Set the data down again, exactly as it reads, but without the pictures.

____________________

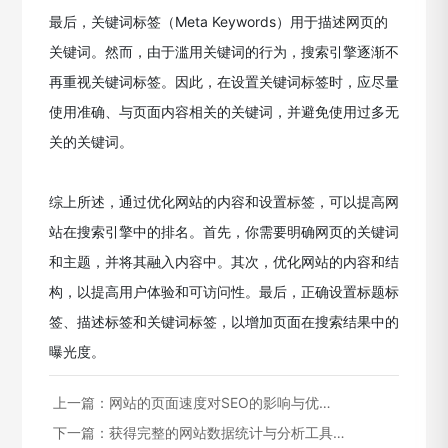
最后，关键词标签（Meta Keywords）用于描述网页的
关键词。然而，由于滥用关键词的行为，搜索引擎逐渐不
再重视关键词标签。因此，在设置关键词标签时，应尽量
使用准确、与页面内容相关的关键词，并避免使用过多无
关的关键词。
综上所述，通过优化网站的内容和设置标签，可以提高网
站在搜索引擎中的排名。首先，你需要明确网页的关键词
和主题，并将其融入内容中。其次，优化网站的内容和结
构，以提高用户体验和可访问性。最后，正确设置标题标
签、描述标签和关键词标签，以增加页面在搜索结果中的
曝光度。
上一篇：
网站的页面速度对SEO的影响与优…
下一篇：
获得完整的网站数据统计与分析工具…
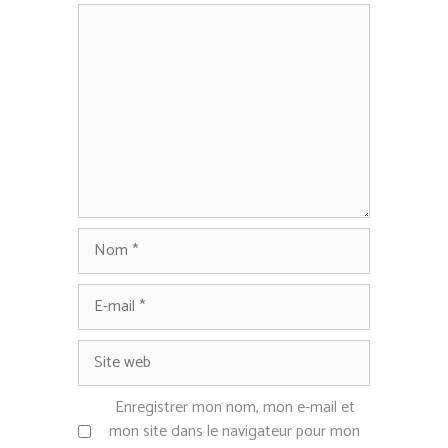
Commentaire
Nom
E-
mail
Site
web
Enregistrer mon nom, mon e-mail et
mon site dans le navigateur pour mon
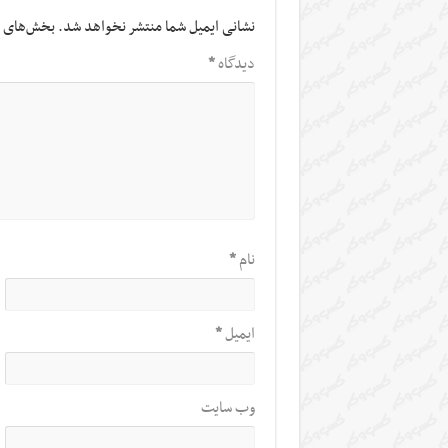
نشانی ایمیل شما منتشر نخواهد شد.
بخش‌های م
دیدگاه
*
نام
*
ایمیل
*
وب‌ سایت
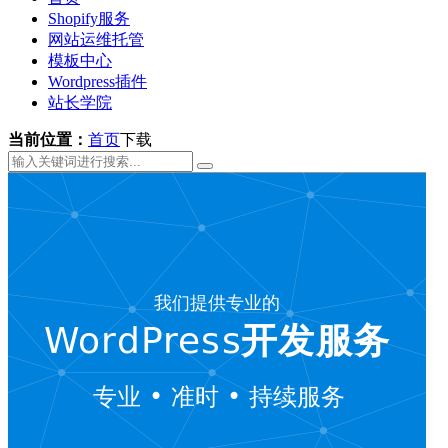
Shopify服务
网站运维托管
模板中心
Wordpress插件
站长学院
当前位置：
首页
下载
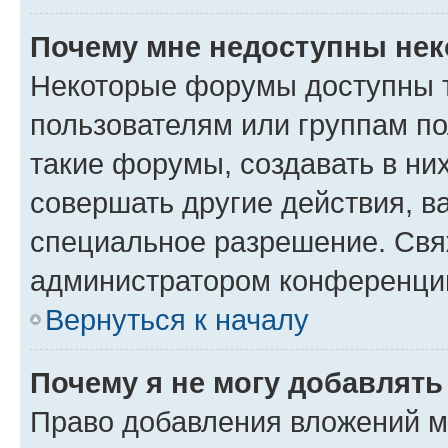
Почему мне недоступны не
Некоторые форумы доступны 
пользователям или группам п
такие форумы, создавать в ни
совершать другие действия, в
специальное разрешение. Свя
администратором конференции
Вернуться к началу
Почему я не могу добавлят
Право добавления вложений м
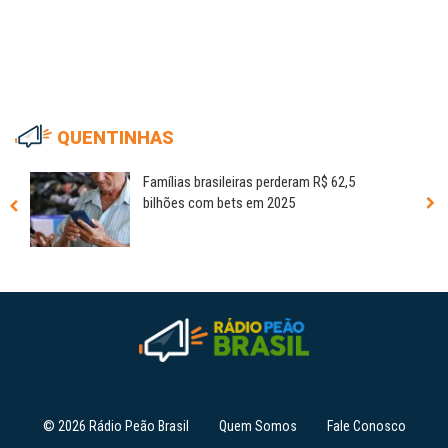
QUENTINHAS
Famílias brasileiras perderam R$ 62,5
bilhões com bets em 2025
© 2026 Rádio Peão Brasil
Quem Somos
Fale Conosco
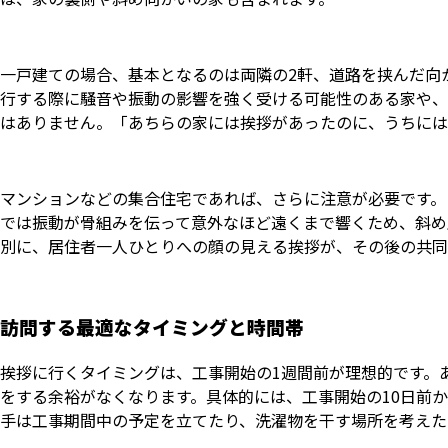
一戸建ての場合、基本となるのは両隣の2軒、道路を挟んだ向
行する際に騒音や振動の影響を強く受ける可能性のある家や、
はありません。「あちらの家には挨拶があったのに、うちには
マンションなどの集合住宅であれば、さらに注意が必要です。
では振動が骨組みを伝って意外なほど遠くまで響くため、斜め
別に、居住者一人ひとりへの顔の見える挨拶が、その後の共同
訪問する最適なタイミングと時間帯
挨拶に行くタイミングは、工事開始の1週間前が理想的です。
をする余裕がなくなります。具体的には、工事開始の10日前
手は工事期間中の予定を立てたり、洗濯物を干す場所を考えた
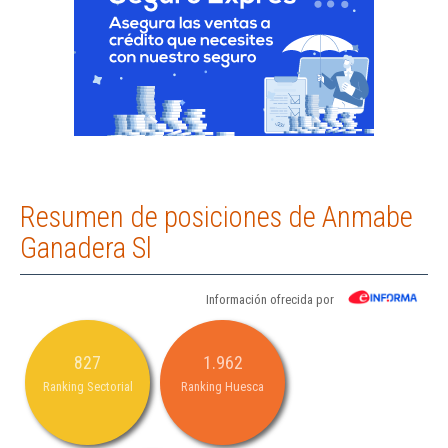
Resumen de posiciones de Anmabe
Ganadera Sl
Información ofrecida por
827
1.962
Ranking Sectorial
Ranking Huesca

____________________

Exercise solution
最后，关键词标签（Meta Keywords）用于描述网页的
关键词。然而，由于滥用关键词的行为，搜索引擎逐渐不
再重视关键词标签。因此，在设置关键词标签时，应尽量
使用准确、与页面内容相关的关键词，并避免使用过多无
关的关键词。
综上所述，通过优化网站的内容和设置标签，可以提高网
站在搜索引擎中的排名。首先，你需要明确网页的关键词
和主题，并将其融入内容中。其次，优化网站的内容和结
构，以提高用户体验和可访问性。最后，正确设置标题标
签、描述标签和关键词标签，以增加页面在搜索结果中的
曝光度。
上一篇：
网站的页面速度对SEO的影响与优…
下一篇：
获得完整的网站数据统计与分析工具…
Commentaire
Nom
E-
mail
Site
web
Enregistrer mon nom, mon e-mail et
mon site dans le navigateur pour mon
نشانی ایمیل شما منتشر نخواهد شد.
بخش‌های م
دیدگاه
*
نام
*
ایمیل
*
وب‌ سایت
Shopify服务
网站运维托管
模板中心
Wordpress插件
站长学院
当前位置：
首页
下载
Почему мне недоступны не
Некоторые форумы доступны 
пользователям или группам п
такие форумы, создавать в ни
совершать другие действия, в
специальное разрешение. Свя
администратором конференции
Вернуться к началу
Почему я не могу добавлят
Право добавления вложений м
QUENTINHAS
Famílias brasileiras perderam R$ 62,5
bilhões com bets em 2025
© 2026 Rádio Peão Brasil
Quem Somos
Fale Conosco
一戸建ての場合、基本となるのは両隣の2軒、道路を挟んだ向
行する際に騒音や振動の影響を強く受ける可能性のある家や、
はありません。「あちらの家には挨拶があったのに、うちには
マンションなどの集合住宅であれば、さらに注意が必要です。
では振動が骨組みを伝って意外なほど遠くまで響くため、斜め
別に、居住者一人ひとりへの顔の見える挨拶が、その後の共同
訪問する最適なタイミングと時間帯
挨拶に行くタイミングは、工事開始の1週間前が理想的です。
をする余裕がなくなります。具体的には、工事開始の10日前
手は工事期間中の予定を立てたり、洗濯物を干す場所を考えた
Resumen de posiciones de Anmabe
Ganadera Sl
Información ofrecida por
827
1.962
Ranking Sectorial
Ranking Huesca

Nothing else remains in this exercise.